To remove lost fishing nets supplies and gear utilized in both artisan and leisure fishing through the seabed to prevent negative environmental effect on marine ecosystems may be the main objective from the campaign which had been create on 12 June, at 10 a.m. The campaign was developed on board of the ship Freuetó, which departs through the port of L’Estartit. It is really an initiative led by a small grouping of experts in the Department of Ecology as well as the Biodiversity Research Institute (IRBio) of your University of Barcelona (UB) with the Montgrí, Medes Islands and Baix Ter Natural Park.
UB experts Bernat Hereu, Cristina Linares, Pol Capdevila and Eneko Aspillaga took part in this first action to detect and take off lost fishing gear. The campaign aims at minimizing the impact that fishing gear produces on the seabed and marine ecosystems. It will likewise increase natural park users’ awareness of the fragility in the seabed and the efforts that must be made so that you can preserve and recover natural heritage.
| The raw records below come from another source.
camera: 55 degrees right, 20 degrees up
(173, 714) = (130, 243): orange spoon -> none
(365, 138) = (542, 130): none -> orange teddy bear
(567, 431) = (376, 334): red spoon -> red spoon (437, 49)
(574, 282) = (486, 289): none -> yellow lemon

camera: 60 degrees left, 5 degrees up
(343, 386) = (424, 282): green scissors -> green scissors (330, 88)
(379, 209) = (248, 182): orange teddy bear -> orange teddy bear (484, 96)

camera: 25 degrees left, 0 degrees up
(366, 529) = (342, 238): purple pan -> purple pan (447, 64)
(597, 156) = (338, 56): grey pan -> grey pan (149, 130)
Most gear employed in leisure fishing and artisan fishing are passive. Put simply, gear is just not distributed by power-driven boats and is also not swept along the seabed. “However, when cheap fishing nets (hooks, threads, weights, long lines, trammel, etc.) go missing or trapped on the seabed, they might produce severe impacts on marine ecosystems,” says Bernat Hereu, professor within the Department of Ecology in the UB and coordinator in the scientific campaign.
Lost fishing gear are real “ghost nets” that continue catching fish for most months without almost any profit for fisheries. Based on experts, they are accountable for a very high portion of incidental bycatch of commercial and non-commercial species all over the world. Moreover, caught fish can be quite a death trap for marine birds like cormorants and shags.
Lost fishing nets, which can be a huge selection of metres long, are swept down the seabed by the movement water masses (water currents, storms, etc.), and may become fouled with sessile organisms that inhabit marine seabed.
“Communities inhabiting the seabed -particularly coralline- are composed by a lot of slow growing organisms which present a fragile structure, like algas calcareas, gorgonians, bryozoans, arborescent algae, etc. They may be particularly responsive to any physical alteration and they need a great deal time to recover,” emphasizes Bernat Hereu.
Long lines and hooks may also produce severe damages to benthos whenever they become fouled in sessile organisms (gorgonians, coral, algae, etc.). It is essential to highlight that, as times goes by, plastic used to manufacture fishing gear degrades and enters marine trophic network, meaning a brand new threat for the conservation of countless species that ingest them accidentally.
Fishing nets also endanger safety in areas like the Catalan coast where there is very much leisure and tourism activity relevant to the seabed. They involve particular risks for navigation (nets become fouled in propellers, as an example), swimmers and scuba divers. Besides its environmental impact, lost fishing gear creates 12dexipky bad image that discourages tourism.
The protocol to remove lost nets inside the Montgrí, Medes Islands and Baix Ter Natural Park is a component of the project of the research group MedRecove, which designs some measures to prevent and mitigate Nylon Monofilament Cast Nets remains. The project, which can be extended for some other parts of the Catalan coast, includes campaigns for sensitizing fishers; campaigns for detecting nets with all the collaboration of fishers, swimmers, scuba divers and sailors, and the removal of nets with minimum environmental impact.